Congress seems bent on simultaneously debating the fiscal cliff, where the remedy is a short-term widening of the deficit, and the fiscal crisis, where the remedy is a long-term narrowing. Difficulties of reaching an agreement over both problems at the same time make it increasingly likely that the fiscal cliff, or more accurately the tax shock, will not be averted before January.
One part of that shock has so far gone little noticed: Tax refunds may get delayed until the second quarter, with more than $200 billion at risk. In the first quarter of this year, the Internal Revenue Service cut checks totaling $212.8 billion to 75.3 million taxpayers, with each check averaging $2,826. Similar figures apply to first quarter 2011.
The risk of a delay in sending out these huge sums is not based on mere speculation. Paul Cherecwich Jr., chairman of the IRS Oversight Board, warned in a Nov. 19 letter to the Senate Finance Committee that “more than 60 million taxpayers would have to wait until late March or later to file their returns and receive a refund.”
If, as the IRS official warned, any substantial portion of those refund checks gets deferred to the second quarter, there could be a noticeable hit to consumer spending in the first quarter. Over the past four quarters, consumer spending in nominal dollars has increased by an average of $90 billion per quarter. If $100 billion in refund checks gets deferred, that alone could put consumption in negative territory.
While there would no doubt be a bounce-back in the second quarter, when the money would get sent out, it might not be enough to offset the first-quarter effect. Now add the automatic hit to paychecks from the rescission of the payroll-tax holiday, which will reduce take-home pay by an average of $30 billion per quarter. Add also that, another part of the tax shock, the rise in rates on the 2% of taxpayers, worth about $25 billion per calendar quarter, will probably not be reversed.
Even if all other parts of the tax shock get blunted early next year, you have the makings of an economic downturn in the first quarter.

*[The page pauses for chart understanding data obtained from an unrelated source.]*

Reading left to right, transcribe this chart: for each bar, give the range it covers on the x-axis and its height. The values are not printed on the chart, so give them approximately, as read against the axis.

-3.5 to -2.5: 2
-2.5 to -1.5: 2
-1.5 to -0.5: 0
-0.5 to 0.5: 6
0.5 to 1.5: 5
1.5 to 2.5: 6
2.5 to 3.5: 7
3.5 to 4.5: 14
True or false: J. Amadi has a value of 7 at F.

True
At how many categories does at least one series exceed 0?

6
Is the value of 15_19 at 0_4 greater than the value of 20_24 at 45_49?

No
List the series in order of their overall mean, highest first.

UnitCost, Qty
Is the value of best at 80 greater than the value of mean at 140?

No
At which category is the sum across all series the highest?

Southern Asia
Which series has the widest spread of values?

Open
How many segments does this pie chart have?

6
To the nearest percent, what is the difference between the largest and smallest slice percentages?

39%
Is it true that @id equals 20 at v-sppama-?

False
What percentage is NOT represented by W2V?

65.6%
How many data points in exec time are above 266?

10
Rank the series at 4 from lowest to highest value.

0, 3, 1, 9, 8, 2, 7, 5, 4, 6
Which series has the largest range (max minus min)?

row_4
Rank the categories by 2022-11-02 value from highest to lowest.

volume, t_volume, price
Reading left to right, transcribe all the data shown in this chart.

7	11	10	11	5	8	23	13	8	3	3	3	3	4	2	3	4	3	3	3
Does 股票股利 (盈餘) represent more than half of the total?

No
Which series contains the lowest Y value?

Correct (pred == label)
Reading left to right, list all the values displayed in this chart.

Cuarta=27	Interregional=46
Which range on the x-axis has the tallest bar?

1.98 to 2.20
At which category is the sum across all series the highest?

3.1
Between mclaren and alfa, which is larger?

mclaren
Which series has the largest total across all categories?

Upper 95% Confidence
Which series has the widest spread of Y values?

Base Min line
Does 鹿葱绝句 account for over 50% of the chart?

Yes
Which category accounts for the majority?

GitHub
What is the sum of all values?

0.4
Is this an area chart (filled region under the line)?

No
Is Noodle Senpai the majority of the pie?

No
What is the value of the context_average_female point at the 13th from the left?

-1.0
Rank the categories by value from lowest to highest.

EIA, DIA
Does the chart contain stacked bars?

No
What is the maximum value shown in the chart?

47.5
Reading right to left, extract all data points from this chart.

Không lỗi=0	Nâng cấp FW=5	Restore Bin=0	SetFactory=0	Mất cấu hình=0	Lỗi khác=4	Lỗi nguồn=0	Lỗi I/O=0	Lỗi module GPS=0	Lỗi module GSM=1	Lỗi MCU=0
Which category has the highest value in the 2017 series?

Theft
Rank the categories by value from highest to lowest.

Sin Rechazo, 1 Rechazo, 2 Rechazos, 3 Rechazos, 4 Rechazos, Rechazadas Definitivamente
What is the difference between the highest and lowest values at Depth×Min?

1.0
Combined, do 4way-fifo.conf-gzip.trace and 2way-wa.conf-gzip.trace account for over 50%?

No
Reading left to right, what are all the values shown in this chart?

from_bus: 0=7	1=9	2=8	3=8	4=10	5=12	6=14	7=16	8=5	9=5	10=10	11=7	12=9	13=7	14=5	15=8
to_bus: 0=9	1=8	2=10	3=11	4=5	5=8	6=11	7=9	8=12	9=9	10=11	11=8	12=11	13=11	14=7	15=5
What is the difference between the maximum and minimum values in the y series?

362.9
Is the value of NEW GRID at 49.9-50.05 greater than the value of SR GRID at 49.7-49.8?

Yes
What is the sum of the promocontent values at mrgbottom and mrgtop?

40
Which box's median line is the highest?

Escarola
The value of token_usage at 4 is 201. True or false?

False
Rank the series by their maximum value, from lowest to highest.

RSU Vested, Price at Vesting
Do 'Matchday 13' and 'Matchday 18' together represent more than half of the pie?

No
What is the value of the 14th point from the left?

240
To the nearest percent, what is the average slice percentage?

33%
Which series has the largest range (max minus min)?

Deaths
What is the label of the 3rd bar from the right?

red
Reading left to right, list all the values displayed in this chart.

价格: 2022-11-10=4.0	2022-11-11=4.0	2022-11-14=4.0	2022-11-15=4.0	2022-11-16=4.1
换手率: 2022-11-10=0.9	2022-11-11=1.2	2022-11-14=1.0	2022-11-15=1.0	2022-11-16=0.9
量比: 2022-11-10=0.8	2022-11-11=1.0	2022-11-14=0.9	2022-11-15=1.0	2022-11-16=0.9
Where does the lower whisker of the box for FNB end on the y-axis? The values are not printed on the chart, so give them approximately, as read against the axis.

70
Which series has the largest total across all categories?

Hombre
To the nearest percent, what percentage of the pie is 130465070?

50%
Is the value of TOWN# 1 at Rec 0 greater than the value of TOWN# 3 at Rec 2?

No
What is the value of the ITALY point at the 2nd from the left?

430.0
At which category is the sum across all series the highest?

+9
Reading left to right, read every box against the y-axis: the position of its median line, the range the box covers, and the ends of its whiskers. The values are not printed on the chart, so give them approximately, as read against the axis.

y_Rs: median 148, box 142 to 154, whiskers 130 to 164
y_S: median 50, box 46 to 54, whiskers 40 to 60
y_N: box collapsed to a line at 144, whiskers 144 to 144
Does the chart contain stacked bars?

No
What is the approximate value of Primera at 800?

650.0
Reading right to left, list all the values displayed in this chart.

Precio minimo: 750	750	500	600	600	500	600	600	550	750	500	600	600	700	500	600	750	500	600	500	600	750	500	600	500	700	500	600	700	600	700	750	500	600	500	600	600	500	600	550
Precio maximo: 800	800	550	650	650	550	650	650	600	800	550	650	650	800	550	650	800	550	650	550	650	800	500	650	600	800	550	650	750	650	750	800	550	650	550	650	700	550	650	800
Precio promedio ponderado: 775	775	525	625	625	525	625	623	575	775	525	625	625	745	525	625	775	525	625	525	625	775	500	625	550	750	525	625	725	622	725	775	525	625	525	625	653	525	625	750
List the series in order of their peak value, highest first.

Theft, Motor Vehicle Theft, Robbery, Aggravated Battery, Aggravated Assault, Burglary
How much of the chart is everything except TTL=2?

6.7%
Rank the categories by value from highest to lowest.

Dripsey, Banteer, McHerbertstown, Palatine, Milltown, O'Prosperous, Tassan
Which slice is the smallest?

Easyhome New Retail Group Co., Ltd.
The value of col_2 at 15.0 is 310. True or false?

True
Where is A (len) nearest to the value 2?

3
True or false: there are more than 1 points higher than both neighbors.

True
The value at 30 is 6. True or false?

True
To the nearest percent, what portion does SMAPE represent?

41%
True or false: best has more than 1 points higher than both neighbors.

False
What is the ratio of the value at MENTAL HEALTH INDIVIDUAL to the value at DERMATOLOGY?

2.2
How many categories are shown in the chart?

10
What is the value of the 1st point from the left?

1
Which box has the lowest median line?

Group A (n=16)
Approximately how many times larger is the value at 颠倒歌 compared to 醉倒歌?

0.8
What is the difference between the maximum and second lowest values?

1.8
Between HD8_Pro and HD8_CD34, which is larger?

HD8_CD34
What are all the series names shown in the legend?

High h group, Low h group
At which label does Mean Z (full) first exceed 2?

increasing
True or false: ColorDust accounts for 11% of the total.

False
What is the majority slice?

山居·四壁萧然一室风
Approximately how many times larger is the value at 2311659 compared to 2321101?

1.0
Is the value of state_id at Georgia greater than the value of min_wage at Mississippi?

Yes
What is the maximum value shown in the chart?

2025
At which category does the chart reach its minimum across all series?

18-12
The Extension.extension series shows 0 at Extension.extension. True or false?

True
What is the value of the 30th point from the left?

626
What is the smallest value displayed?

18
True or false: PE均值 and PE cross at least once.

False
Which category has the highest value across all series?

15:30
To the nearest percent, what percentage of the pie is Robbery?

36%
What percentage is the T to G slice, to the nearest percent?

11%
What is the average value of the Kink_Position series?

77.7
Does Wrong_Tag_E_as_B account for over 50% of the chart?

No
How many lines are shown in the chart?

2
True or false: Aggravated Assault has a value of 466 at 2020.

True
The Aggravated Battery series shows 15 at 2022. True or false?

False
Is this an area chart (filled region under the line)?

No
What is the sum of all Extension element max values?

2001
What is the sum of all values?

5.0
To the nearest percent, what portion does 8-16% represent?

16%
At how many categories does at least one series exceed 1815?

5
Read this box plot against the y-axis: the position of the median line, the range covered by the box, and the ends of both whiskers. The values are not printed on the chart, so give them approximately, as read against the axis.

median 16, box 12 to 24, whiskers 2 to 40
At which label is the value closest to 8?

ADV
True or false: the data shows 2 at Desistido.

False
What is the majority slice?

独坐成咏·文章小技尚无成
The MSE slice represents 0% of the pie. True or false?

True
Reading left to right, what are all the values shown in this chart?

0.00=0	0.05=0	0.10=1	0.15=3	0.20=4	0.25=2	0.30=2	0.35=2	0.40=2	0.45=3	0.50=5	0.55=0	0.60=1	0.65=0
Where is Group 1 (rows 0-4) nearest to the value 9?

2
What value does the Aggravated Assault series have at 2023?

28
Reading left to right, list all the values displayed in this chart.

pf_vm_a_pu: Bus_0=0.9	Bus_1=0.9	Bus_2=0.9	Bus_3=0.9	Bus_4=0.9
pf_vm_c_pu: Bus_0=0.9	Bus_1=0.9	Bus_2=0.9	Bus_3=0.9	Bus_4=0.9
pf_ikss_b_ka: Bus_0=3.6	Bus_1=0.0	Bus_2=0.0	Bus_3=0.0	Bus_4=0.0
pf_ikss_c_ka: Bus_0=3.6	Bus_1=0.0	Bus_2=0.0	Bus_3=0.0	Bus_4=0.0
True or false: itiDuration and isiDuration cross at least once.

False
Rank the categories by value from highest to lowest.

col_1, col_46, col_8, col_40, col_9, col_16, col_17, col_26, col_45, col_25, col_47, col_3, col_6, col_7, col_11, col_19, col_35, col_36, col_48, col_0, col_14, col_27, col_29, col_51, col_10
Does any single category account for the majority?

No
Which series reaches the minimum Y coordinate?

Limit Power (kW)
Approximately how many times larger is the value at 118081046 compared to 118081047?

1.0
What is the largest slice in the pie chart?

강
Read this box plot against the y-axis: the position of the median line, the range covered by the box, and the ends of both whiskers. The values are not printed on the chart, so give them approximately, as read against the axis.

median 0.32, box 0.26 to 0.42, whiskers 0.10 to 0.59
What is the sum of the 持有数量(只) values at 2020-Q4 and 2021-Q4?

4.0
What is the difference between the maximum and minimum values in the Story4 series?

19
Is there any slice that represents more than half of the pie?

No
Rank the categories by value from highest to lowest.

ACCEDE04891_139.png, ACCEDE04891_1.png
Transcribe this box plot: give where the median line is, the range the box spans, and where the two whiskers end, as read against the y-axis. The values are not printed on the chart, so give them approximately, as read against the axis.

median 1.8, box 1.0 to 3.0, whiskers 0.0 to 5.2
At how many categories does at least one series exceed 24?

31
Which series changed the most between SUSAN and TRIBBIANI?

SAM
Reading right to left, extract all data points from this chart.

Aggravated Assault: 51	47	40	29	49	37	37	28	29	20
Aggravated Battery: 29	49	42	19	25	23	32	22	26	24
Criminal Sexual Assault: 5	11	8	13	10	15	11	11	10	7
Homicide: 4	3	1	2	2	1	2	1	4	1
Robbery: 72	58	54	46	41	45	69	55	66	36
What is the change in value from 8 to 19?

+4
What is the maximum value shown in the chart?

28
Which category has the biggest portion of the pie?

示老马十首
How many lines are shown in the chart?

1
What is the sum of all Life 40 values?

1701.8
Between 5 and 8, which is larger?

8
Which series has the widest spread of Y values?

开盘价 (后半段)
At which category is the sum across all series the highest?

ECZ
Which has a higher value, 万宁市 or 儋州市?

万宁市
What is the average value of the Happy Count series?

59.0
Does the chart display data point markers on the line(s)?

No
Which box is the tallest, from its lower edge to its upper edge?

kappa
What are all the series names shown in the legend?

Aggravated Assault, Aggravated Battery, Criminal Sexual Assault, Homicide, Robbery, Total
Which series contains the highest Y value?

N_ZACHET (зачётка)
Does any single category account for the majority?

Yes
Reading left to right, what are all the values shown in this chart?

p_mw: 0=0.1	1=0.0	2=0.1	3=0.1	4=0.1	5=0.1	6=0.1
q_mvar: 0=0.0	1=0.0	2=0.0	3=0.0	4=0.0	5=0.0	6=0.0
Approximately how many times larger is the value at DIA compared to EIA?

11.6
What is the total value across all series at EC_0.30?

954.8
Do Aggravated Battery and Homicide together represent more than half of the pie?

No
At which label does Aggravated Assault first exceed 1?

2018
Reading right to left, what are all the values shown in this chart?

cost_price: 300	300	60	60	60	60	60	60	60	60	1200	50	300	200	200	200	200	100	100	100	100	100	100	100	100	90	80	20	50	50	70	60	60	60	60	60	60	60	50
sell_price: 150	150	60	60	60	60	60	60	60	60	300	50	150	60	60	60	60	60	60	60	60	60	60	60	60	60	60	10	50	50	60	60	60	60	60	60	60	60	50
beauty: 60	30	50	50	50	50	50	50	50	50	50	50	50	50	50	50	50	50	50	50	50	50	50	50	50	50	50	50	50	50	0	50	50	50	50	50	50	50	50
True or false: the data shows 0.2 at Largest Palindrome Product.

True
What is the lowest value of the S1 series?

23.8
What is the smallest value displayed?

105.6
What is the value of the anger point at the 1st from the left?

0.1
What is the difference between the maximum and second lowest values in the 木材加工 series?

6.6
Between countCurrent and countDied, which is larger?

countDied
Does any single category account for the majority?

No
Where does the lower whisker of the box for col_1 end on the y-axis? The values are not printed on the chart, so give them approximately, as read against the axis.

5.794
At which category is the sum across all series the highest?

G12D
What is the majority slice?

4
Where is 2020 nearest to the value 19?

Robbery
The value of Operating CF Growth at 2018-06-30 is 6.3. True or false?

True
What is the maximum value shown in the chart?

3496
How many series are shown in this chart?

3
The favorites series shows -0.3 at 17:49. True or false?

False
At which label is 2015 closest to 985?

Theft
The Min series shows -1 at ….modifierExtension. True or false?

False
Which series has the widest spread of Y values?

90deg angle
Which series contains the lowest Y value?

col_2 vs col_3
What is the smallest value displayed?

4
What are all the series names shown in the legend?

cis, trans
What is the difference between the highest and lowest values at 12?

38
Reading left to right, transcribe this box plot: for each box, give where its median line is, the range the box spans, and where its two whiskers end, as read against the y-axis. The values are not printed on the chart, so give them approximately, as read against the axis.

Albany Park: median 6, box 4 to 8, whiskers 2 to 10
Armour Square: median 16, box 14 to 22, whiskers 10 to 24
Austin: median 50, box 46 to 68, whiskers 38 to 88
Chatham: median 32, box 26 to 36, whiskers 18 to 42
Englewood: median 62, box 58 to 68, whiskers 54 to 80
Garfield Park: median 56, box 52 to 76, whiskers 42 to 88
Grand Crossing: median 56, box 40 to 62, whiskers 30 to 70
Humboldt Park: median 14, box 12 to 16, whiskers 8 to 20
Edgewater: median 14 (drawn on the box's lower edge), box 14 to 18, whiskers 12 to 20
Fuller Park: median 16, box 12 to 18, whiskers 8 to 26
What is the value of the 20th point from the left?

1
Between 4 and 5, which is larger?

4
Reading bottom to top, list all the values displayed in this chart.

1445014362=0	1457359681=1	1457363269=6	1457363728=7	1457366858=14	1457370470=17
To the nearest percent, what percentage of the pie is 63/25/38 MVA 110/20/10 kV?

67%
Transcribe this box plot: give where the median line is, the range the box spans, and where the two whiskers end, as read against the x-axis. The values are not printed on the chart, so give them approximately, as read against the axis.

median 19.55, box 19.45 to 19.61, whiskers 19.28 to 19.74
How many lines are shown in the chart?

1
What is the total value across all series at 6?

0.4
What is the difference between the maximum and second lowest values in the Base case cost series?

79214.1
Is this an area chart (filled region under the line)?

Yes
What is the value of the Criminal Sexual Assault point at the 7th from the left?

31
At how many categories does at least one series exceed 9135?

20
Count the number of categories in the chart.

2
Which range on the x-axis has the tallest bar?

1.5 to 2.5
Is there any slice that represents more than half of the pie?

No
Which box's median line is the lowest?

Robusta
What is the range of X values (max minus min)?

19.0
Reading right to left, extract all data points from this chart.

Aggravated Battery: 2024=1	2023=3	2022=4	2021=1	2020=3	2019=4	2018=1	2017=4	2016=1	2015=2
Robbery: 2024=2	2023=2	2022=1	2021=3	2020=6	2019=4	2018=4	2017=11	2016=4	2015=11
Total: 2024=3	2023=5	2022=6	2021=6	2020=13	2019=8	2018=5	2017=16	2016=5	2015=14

The problem faced by the IRS, as Acting IRS Commissioner Steven T. Miller explained in a detailed letter of Nov. 13 to the House Committee on Ways and Means, is a classic example of how a key agency of government has to engage in educated guesswork — in Commissioner Miller’s words, “a risk-based decision” — on what the politicians will do next. It mainly involves the alternative minimum tax, or AMT. Geared to exact an extra tax on incomes above a certain threshold, the AMT has been consistently “patched” to prevent it from being imposed on middle-income taxpayers. Accordingly, Miller “instructed IRS staff again this year to leave our core systems ‘as is’ with respect to AMT.” Unless the patch is reinstated, “the magnitude and complexity of the changes” required would take “until late March, if not even later,” to take effect. For that period, nearly everything else would grind to a halt.
In a talk he delivered Dec. 6, Commissioner Miller was asked how soon he would need to get new guidelines on the AMT. His reply: “As soon as possible would be great.”